Billy Budd, Glyndebourne Festival Opera | reviews, news & interviews
Billy Budd, Glyndebourne Festival Opera
Billy Budd, Glyndebourne Festival Opera
Blazing teamwork in Michael Grandage's Glyndebourne debut production
Silence. Near-darkness. Oozy weeds of orchestral strings twist in the mind of Edward Fairfax Vere (John Mark Ainsley), remembering the tragic events of 1797 when he was Captain of the HMS Indomitable. From that awe-inspiring start through to one of the most upsetting of onstage murders, perhaps the greatest parade of major and minor chords in all opera and beyond to some kind of redemption, Michael Grandage's Glyndebourne production - his first in the operatic sphere - of Britten's grandest opera moves with a simplicity and grace which fit this tight little craft of an opera house very well indeed. It's the singing and the orchestra in perfect balance which packs the punches, rather than any one idea in the staging, but that's not necessarily any defect.
Grandage avoids (or implies) the symbolic baggage carried by one of Britten's closest-to-the-bone operatic choices of subject, but since plenty of previous productions have dealt with that, I didn't miss it too much. For Melville, Britten and E M Forster, who adapted the novella with experienced librettist Eric Crozier, there was much to be made of the naive, beautiful William Budd and the tussle for his soul - and maybe more - between the depraved Master-at-Arms John Claggart and Captain Vere. It's a given here. Grandage seems more interested in what Budd's much harped-on "goodness" might mean, and in Jacques Imbrailo's refreshingly natural characterisation, its essential flaw would seem to be not a mere stammer but an inability to comprehend the evil that, in turn, understands it all too well.
All paths, then, lead to the stupendous tension of Claggart's accusation. Fear of the dread word "mutiny" brings the Act One scene in the Captain's cabin to a halt, brilliantly abetted by two leaders among the uniformly fine male voices in the ensemble, Matthew Rose and Iain Paterson. Rose would no doubt make a fine Claggart himself; the present incumbent, Phillip Ens, has the low money notes but not quite the inky-black seeping evil which gave the character a Satanic dimension in the hands of John Tomlinson over the years. Instead Ens brings a certain sensuousness, a not-too-buttoned-up luxuriance of desire for the handsome sailor.

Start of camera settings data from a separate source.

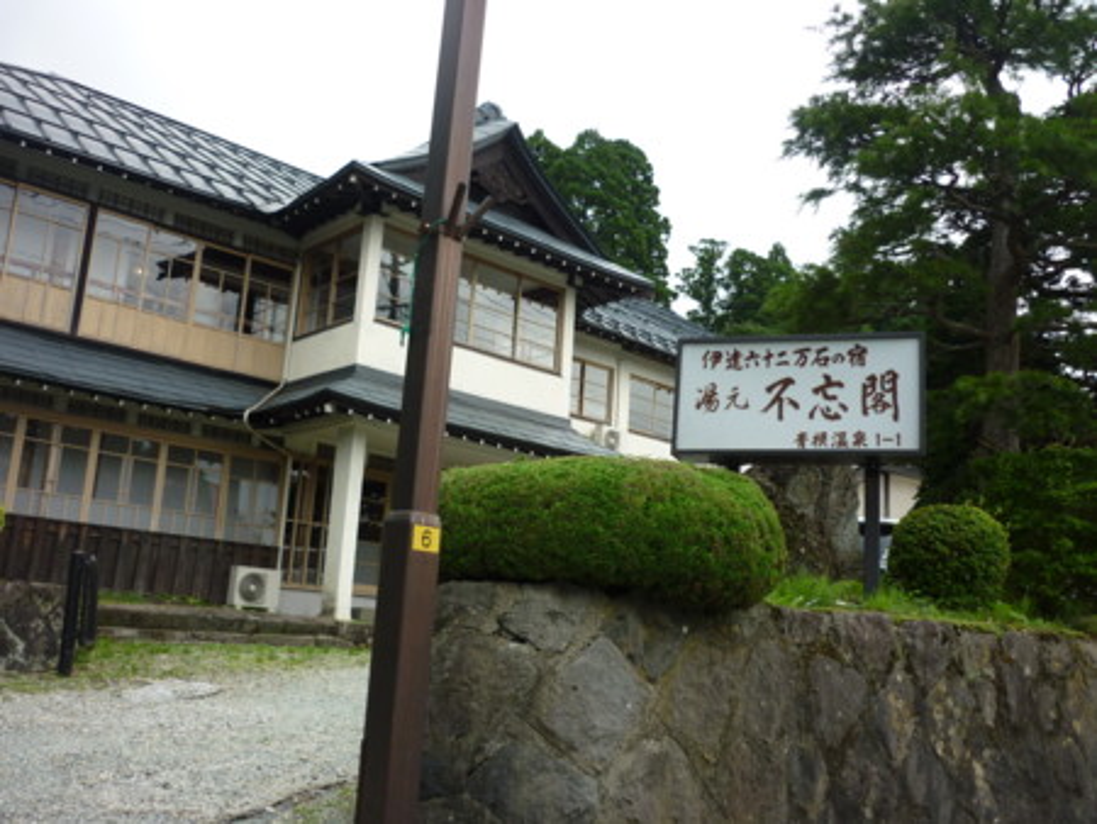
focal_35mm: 33
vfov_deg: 43.0
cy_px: 412
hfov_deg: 55.3
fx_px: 1046
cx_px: 548
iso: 80
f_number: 2.8
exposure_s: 1/400
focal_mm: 5.5
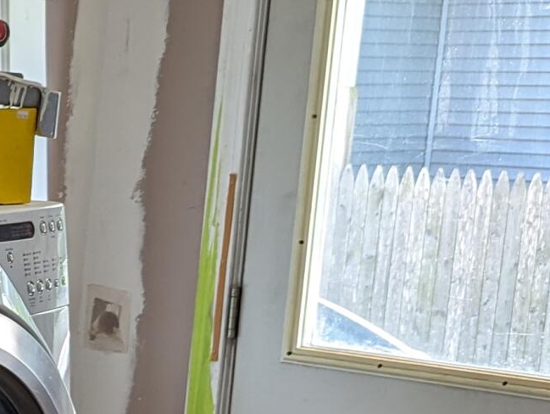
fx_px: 1765
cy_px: 393
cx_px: -677
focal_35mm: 111
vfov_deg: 13.2
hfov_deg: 13.8
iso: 39
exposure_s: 1/23.8
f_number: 1.85
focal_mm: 6.81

So in the crucial scene (pictured above, Ainsley's Vere, Imbrailo's Billy and Ens' Claggart), it's the flabbergasted incomprehension of Imbrailo's febrile innocent which rivets us, not the outrageousness of the snaky charge of mutiny. The torch then passes to the moral confusion of Ainsley's Vere. He has the ideal physical tension and urgency for the role, but not quite the ability to carry it up to the top register which so distinguished Pears's and the late lamented Philip Langridge's unforgettable impersonations. Something else is needed to take their place, and I'm not sure it happened here, though Ainsley's torment as his elder self looking on the hanging of Billy is certainly compelling (pictured below, Billy goes to his death). A slight judder in Imbrailo's stalwart baritone is sometimes helpful in projecting his flailing enthusiasm, but ultimately gets a little in the way of his condemned-cell meditations.
What really carries the emotion through to the quiet final bars is the total authority of Mark Elder's conducting. Every chord-colour, every little woodwind solo that protests or mutters around the male voices makes its mark. You always hear the inner detail of the London Philharmonic Orchestra at Glyndebourne, but I've never been more aware of the team as absolute equals with their counterparts on stage. Of course there are big, arching, if leanly scored climaxes in all the interludes, but Elder never misses a trick in Britten's near-flawless score (if there's a weakness, it's the Act One curtain, and there seems to be nothing anybody can quite do about that).
A much-expanded male Glyndebourne chorus pulls out all the stops, too, complementing the careful pageantry of the pursuit of the French, the point of which, of course, is its fizzling out in misty indecision; but it has to be handled as grand opera while it lasts (one wonders, incidentally, what a Gallic friends-of-Glyndebourne group being forged this evening made of "Don't like the French! Don't like their hippity-hoppity ways"). Though I've seen some cameos more strongly taken in previous productions, there's no weak link in the ensemble; even Peter Gijsbertsen's Maintop makes his mark. And Christopher Oram's claustrophobic inside of a ship fits well into its setting, as all wood-dominated designs seem to do at Glyndebourne (this one even mirrors the opera house auditorium). The sea is out of sight below deck as well as on the other side of the South Downs, but we certainly caught a strong whiff of it here.